Further understanding the mechanism for microglia activation is necessary for developing novel anti-inflammatory strategies. Our previous study found that the activation of sigma-1 receptor can effectively inhibit the neuroinflammation, independent of the canonical mechanisms, such as NF-κB, JNK and ERK inflammatory pathways. Thus, it is reasonable that an un-identified, non-canonical pathway contributes to the activation of microglia. In the present study, we found that a sigma-1 receptor agonist of 2-morpholin-4-ylethyl 1-phenylcyclohexane-1-carboxylate (PRE-084) suppressed lipopolysaccharide (LPS) elevated nitric oxide (NO) content in BV-2 microglia culture supernatant and LPS-raised mRNA levels of tumor necrosis factor-α (TNF-α), interleukin-1β (IL-1β), inducible nitric oxide synthase (iNOS) in BV-2 microglia. Moreover, PRE-084 alleviated LPS-increased Ser 9 de-phosphorylation of glycogen synthase kinase-3 beta (GSK-3β), LPS-elevated catalytic activity of calcineurin, and LPS-raised percent and frequency of Ca²⁺ oscillatory BV-2 cells. We further found that the inhibitory effect of PRE-084 was reversed by a calcineurin activator of chlorogenic acid and a GSK-3β activator of pyrvinium. Moreover, an IP₃ receptor inhibitor of 2-aminoethoxydiphenyl borate mimicked the anti-inflammatory activity of PRE-084. Thus, we identified a noncanonical pro-neuroinflammary pathway of Ca²⁺ oscillation/Calcineurin/GSK-3β and the inhibition of this pathway is necessary for the anti-inflammatory activity of sigma-1 receptor activation.

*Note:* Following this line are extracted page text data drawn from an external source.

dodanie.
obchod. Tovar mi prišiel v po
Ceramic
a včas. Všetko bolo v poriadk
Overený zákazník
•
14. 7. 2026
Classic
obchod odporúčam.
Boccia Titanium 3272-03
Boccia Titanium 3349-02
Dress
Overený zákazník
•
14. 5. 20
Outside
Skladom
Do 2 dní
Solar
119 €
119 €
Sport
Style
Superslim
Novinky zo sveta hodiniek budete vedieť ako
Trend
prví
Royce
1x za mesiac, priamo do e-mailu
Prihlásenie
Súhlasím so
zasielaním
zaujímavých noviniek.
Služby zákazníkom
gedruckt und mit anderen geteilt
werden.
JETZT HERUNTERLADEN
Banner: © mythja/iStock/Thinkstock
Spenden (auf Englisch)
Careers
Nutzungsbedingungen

进一步了解小胶质细胞激活的机制对于开发新的抗炎策略是必要的。我们之前的研究发现，sigma-1受体的激活可以有效抑制神经炎症，且不依赖于NF-κB、JNK和ERK炎症通路等经典机制。因此，未识别的非规范途径有助于小胶质细胞的激活是合理的。在本研究中，我们发现 2-吗啉-4-基乙基 1-苯基环己烷-1-甲酸 (PRE-084) 的 sigma-1 受体激动剂可抑制 BV-2 中脂多糖 (LPS) 升高的一氧化氮 (NO) 含量小胶质细胞培养上清液和 BV-2 小胶质细胞中 LPS 升高的肿瘤坏死因子-α (TNF-α)、白介素-1β (IL-1β)、诱导型一氧化氮合酶 (iNOS) 的 mRNA 水平。此外，PRE-084 减轻了 LPS 增加的糖原合成酶激酶 3 beta (GSK-3β) Ser 9 去磷酸化、LPS 升高的钙调神经磷酸酶催化活性，以及​​ LPS 升高的 Ca ²⁺振荡 BV-2 的百分比和频率细胞。我们进一步发现，绿原酸钙调神经磷酸酶激活剂和吡维铵 GSK-3β 激活剂可逆转 PRE-084 的抑制作用。此外，2-氨基乙氧基二苯基硼酸盐的 IP ₃受体抑制剂模仿了 PRE-084 的抗炎活性。因此，我们确定了 Ca ²⁺振荡/钙调神经磷酸酶/GSK-3β 的非经典促神经炎症途径，并且抑制该途径对于 sigma-1 受体激活的抗炎活性是必要的。